A un jet de pierre de la place Saint-Lambert, derrière la gare de Liège-Palais, l’église Saint Servais accueille durant toute la période du Carême un Chemin de Croix époustouflant que l’on doit au peintre André Simar.
«Depuis mon enfance, j’ai toujours aimé la couleur, reconnait André Simar. Et je crois que le public aussi ! ». C’est un peu près la seule indication personnelle, la seule piste d’approche de son œuvre que suggère l’artiste lorsqu’il consent à commenter ses tableaux. Et c’est un fait que sa peinture regorge de nuances et de tons différents. Mais, à y regarder de plus près, c’est l’ensemble de son travail qui est placé sous le signe de la multiplicité, du foisonnement.
Impossible en effet d’enfermer le style du peintre liégeois dans une école particulière de peinture. Certes, la figure humaine y est partout présente, ce qui ferait de lui un figuratif. Mais des éléments abstraits, des formes, semblables à des enluminures, viennent aussi découper l’espace de ces grands tableaux à la manière d’une planche de B.D. « Il faut être moderne », lance André Simar, du haut de ses presque 86 ans, lorsqu’on lui fait remarquer cette pluralité des influences que l’on retrouve dans sa peinture.
Mais ce que produisent avant tout les grands tableaux d’André Simar, c’est le sentiment de profusion, d’énergie, de vie bouillonnante. Dans chacun des espaces, des corps et des visages, des fleurs, des paysages se pressent, se bousculent, ou, mieux encore, se superposent en couche. Toutes les époques sont présentes autour de la Croix. Les plus anciennes, avec des personnages issus de l’Histoire Sainte.
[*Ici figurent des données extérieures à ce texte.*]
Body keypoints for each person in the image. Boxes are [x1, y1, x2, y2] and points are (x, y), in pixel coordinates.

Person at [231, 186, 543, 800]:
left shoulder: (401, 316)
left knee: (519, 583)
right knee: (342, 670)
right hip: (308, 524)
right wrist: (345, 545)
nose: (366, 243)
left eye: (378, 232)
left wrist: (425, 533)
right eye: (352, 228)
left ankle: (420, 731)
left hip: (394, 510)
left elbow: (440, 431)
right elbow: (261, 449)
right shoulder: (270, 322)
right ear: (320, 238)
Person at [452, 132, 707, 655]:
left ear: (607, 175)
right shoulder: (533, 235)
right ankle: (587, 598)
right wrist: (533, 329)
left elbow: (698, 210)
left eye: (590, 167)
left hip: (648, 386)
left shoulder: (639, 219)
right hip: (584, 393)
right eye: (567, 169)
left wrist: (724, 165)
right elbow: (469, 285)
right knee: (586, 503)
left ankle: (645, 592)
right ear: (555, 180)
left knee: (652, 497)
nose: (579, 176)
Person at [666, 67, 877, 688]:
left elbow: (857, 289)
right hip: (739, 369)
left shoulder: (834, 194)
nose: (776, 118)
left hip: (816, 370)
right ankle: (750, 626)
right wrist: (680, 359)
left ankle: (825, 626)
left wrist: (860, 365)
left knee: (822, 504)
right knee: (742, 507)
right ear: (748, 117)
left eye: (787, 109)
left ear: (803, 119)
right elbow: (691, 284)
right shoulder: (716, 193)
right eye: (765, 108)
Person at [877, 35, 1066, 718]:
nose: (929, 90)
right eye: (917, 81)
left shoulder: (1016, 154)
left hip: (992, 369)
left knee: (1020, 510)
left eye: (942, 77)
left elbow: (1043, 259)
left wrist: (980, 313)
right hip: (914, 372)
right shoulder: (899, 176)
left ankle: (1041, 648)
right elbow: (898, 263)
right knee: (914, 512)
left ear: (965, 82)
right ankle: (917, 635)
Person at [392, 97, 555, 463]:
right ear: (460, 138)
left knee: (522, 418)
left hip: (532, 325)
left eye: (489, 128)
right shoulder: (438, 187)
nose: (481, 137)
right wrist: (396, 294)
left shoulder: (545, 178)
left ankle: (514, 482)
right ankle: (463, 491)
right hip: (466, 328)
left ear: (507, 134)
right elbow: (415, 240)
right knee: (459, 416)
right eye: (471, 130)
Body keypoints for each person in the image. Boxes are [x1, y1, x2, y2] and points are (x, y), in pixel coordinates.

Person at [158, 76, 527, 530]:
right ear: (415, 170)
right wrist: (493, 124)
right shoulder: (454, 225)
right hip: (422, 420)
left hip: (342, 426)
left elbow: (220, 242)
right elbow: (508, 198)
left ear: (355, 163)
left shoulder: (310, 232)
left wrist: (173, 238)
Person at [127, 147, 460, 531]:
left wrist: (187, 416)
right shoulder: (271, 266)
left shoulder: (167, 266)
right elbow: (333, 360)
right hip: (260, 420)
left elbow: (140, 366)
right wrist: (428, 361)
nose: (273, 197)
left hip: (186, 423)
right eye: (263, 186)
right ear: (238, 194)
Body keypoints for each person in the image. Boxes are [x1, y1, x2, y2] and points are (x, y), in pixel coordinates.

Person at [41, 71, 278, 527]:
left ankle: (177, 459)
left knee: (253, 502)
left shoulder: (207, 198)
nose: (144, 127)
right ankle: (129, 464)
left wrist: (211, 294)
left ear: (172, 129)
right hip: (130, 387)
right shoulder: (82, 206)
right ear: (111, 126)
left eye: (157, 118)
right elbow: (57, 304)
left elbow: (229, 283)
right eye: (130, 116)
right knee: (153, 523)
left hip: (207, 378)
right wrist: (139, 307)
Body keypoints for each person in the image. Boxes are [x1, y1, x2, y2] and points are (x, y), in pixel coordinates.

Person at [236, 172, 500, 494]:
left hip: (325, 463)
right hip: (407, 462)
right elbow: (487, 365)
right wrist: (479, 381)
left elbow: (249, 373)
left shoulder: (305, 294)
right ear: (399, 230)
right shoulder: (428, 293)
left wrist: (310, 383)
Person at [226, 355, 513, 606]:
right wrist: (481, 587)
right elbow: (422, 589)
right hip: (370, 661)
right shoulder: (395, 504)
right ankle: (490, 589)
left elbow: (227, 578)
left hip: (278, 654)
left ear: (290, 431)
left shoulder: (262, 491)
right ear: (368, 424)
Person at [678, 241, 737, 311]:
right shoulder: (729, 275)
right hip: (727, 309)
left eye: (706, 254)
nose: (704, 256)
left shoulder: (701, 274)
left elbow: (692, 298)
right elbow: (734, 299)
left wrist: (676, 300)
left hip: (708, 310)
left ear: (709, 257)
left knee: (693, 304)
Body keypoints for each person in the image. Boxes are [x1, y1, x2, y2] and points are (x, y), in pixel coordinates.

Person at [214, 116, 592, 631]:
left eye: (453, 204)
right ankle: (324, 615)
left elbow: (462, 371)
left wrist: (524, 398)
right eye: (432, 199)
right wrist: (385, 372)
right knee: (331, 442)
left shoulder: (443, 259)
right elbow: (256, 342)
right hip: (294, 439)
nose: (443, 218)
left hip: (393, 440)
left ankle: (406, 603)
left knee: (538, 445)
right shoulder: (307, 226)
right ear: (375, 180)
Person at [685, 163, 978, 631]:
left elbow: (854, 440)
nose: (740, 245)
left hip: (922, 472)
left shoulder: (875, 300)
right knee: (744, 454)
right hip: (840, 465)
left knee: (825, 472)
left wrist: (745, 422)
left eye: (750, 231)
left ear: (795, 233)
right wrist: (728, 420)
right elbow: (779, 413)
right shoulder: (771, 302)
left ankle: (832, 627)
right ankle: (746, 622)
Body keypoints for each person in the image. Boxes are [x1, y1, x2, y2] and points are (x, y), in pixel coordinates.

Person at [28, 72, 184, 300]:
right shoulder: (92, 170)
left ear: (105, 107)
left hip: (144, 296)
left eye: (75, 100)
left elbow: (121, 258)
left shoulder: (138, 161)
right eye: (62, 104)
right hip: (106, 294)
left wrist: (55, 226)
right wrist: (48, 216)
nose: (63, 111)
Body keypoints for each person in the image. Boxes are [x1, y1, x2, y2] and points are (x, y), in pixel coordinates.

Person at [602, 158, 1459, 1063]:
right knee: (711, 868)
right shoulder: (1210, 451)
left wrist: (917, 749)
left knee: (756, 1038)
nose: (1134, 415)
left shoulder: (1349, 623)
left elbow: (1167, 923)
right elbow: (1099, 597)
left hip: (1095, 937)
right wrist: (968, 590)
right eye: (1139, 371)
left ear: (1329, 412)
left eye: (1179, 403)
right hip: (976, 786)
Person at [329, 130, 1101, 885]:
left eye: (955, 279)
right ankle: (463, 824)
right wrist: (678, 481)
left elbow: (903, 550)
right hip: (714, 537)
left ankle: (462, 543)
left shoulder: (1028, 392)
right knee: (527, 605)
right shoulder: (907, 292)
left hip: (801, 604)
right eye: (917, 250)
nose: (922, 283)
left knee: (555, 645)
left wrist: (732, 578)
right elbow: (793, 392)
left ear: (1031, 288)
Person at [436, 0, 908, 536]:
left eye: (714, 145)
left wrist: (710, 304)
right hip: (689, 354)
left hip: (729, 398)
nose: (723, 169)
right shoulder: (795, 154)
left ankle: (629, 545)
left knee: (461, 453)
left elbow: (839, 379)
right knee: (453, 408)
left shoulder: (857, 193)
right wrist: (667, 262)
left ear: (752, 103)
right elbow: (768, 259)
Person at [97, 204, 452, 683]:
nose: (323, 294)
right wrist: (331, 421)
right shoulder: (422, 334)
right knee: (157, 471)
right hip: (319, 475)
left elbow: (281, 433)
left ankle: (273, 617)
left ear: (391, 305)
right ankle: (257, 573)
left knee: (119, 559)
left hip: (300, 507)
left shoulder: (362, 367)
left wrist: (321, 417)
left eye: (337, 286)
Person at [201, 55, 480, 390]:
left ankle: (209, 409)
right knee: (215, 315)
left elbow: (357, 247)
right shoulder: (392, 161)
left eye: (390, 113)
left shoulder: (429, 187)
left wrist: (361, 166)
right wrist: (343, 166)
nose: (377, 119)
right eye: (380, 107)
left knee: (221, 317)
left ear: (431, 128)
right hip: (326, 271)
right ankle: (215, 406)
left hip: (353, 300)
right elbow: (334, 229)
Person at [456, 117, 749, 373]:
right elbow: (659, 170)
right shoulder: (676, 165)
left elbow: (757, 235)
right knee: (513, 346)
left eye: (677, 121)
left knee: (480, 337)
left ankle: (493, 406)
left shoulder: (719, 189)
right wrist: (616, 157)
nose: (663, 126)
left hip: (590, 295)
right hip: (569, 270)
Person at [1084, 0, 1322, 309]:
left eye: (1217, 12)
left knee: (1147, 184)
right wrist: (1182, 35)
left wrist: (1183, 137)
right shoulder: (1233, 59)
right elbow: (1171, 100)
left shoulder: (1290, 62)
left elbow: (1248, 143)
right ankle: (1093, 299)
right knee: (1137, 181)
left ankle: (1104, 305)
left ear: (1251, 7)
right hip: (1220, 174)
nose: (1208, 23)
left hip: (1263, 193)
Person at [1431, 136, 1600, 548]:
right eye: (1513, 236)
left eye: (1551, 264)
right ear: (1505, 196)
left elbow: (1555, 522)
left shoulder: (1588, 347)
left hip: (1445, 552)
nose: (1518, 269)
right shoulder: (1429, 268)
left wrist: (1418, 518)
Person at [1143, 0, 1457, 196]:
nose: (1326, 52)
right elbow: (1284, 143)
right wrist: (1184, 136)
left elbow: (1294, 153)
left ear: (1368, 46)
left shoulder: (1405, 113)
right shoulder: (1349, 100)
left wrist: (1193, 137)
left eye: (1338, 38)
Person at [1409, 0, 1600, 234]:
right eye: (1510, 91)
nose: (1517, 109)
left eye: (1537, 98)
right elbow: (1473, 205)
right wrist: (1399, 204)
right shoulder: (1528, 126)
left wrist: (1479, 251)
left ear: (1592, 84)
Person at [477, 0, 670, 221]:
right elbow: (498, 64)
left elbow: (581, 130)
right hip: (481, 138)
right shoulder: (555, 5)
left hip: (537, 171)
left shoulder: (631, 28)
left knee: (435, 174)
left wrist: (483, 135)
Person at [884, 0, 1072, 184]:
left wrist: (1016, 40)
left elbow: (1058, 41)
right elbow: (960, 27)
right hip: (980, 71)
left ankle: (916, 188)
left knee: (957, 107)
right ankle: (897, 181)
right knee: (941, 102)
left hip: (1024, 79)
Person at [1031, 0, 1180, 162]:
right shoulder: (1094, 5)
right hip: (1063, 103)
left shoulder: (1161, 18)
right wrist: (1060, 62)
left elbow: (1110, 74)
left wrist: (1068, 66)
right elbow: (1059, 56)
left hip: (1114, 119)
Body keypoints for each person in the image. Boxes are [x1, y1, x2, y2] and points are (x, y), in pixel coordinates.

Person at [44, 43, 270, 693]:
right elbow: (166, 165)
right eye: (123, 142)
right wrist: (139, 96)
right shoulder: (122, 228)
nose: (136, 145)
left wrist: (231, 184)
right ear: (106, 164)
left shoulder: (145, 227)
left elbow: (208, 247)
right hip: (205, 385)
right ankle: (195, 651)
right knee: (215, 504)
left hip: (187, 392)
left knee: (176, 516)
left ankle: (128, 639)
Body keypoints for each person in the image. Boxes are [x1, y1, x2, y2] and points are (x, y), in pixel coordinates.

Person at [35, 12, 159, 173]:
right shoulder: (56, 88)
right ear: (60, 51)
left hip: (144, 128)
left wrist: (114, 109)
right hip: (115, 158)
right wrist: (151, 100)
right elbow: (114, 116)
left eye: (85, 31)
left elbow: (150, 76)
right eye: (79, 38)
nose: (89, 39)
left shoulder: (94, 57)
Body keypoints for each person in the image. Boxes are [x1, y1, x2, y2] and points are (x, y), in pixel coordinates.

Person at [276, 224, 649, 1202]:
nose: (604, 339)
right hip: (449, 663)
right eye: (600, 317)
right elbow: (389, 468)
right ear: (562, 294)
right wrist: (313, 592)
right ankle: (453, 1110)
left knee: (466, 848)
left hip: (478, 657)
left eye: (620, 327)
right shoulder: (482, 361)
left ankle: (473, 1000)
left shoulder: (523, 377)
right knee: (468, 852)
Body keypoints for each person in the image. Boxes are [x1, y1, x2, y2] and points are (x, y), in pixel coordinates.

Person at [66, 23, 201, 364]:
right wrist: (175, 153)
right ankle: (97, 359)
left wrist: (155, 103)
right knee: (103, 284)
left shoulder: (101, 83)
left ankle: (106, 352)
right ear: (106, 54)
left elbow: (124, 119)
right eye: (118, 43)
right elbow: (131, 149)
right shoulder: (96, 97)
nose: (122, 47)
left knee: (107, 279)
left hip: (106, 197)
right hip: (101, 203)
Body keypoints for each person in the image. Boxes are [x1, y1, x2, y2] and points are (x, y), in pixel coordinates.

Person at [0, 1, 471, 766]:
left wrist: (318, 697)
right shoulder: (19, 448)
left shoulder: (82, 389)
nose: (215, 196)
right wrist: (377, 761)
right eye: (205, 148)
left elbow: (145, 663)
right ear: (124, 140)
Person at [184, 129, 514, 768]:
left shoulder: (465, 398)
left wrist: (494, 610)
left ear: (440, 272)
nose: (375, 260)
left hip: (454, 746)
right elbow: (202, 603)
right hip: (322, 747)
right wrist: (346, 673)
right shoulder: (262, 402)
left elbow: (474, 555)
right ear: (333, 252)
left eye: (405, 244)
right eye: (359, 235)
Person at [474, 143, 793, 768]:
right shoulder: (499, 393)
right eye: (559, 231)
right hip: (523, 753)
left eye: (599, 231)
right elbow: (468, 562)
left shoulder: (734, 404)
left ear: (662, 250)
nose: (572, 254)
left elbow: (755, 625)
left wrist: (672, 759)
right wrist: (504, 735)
Mais notre temps également, personnifié par des inconnus, des stars de cinéma, des sportifs, des soldats, des politiques, des grandes figures chrétiennes aussi telles que celle de Mère Térésa …
Eclats d’espaces, fragments de temps. On se presse dans les cases, on s’y bouscule. Pour voir la Croix ? Peut-être, mais aussi pour interpeller les spectateurs. Les tableaux d’André Simar nous observent autant qu’on les regarde. De chacun des recoins, des regards nous interrogent, nous posent question. Qui sommes-nous ? Qui êtes-vous ? Et qui était-il ?
Car où est le Crucifié ? Où est celui qui convie toute cette humanité ? La peinture d’André Simar se donne toute entière, et pourtant, à la manière du « Portement de la Croix » de Bruegel l’Ancien, le Christ, pourtant au centre, ne se laisse pas découvrir au premier regard. Ici, un visage de face, semble nous inviter à la méditation. Un autre, de profil, délaisse le spectateur pour se tourner vers un groupe de femmes. Là, ce visage, celui d’un corps écrasé, est défiguré par la douleur. Certes, ce visage est à chaque fois différent mais sa présence, elle, demeure, au milieu de ce kaléidoscope humain. C’est lui qui en est le centre, qui relie ces univers.
Laurent Verpoorten, RCF Liège
L’exposition « André Simar- Autour de la Passion » est visible jusqu’au 31 mars 2013, en l’Église Saint Servais, rue Fond-Saint-Servais 4000 Liège, du mercredi au vendredi de 11h30 à 17h00 et les week-ends de 12h30 à 16h00.